*** Opening DATA BELOW ***

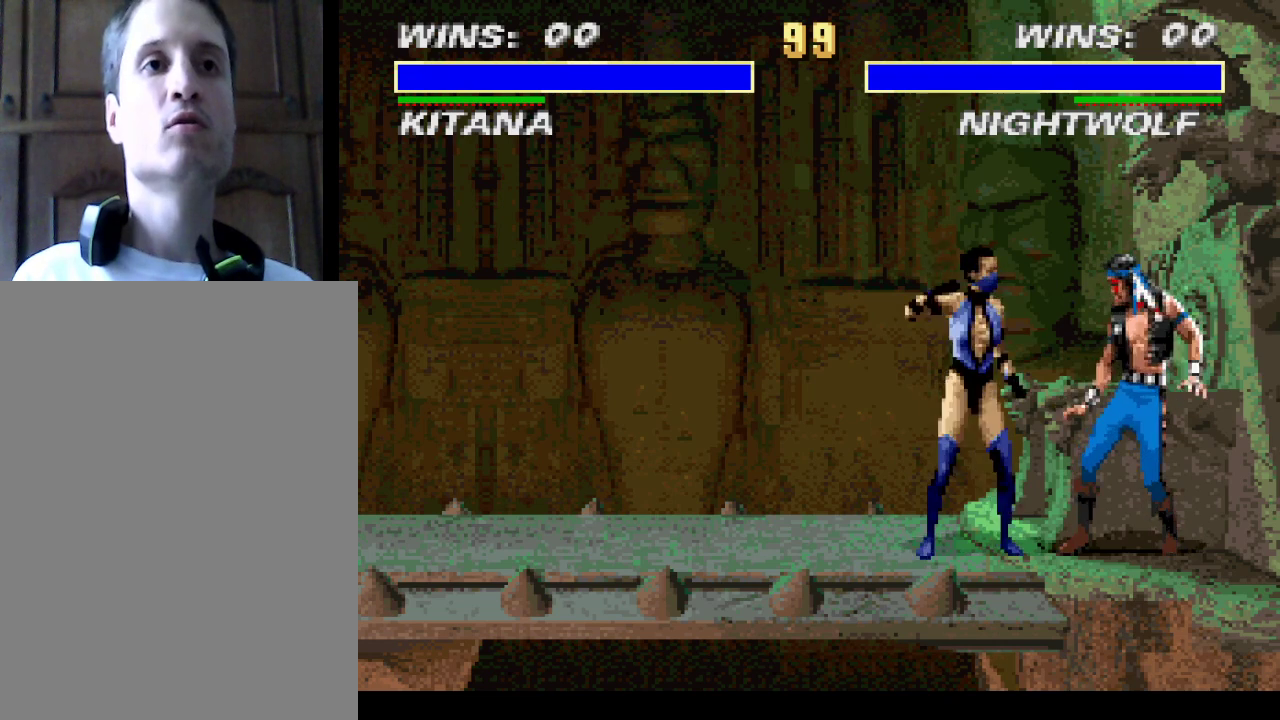
{"buttons": [], "events": []}
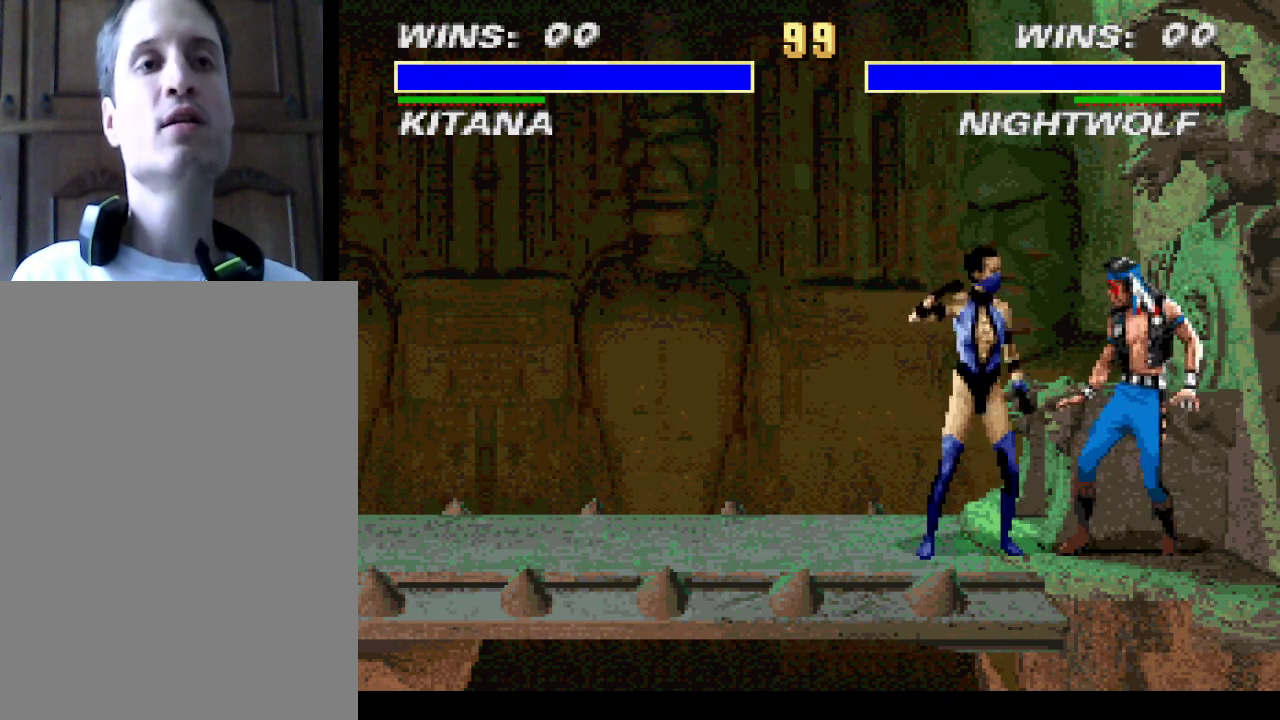
{"buttons": [], "events": [[33, "CROSS", "down"], [133, "CROSS", "up"], [300, "CROSS", "down"], [433, "CROSS", "up"]]}
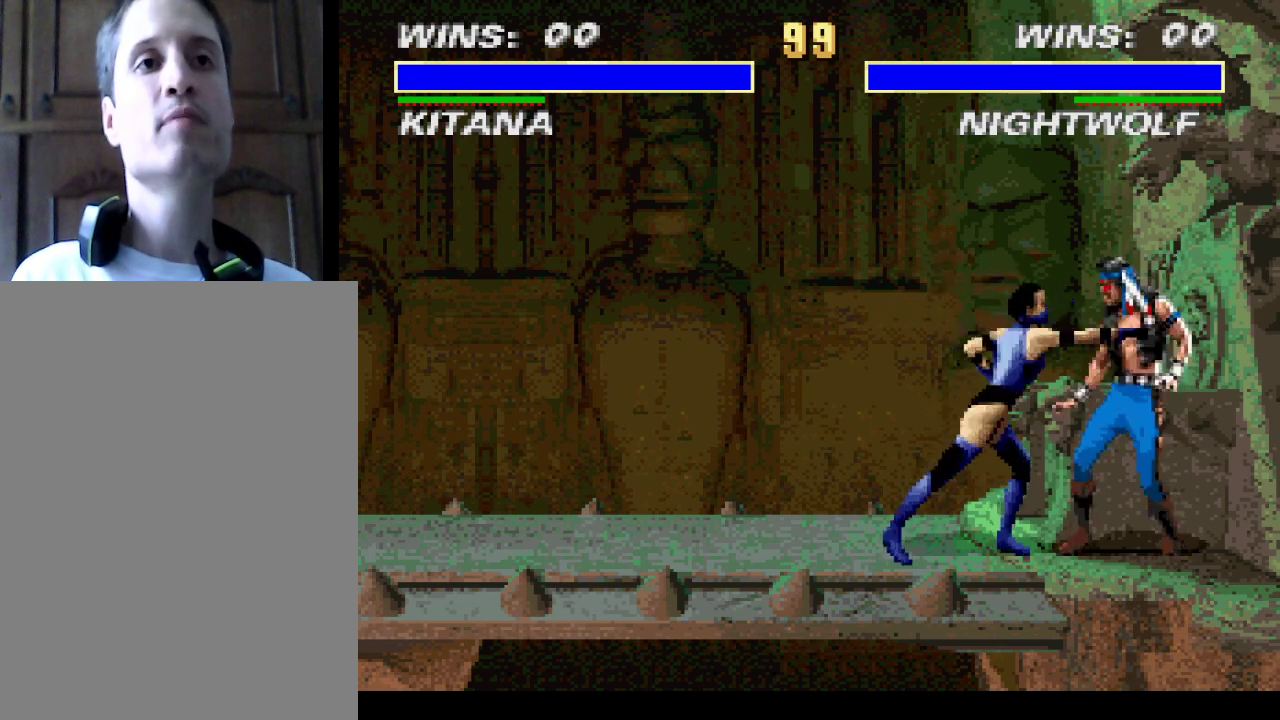
{"buttons": [], "events": [[100, "CROSS", "down"], [200, "CROSS", "up"], [367, "CROSS", "down"], [500, "CROSS", "up"]]}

*** Closing DATA BELOW ***

## [EXERCISE OBJECTIVE]
Print the listing verbatim, images excluded.

## [RESPONSE TO THE TASK]
{"buttons": [], "events": []}
{"buttons": [], "events": [[33, "CROSS", "down"], [133, "CROSS", "up"], [300, "CROSS", "down"], [433, "CROSS", "up"]]}
{"buttons": [], "events": [[100, "CROSS", "down"], [200, "CROSS", "up"], [367, "CROSS", "down"], [500, "CROSS", "up"]]}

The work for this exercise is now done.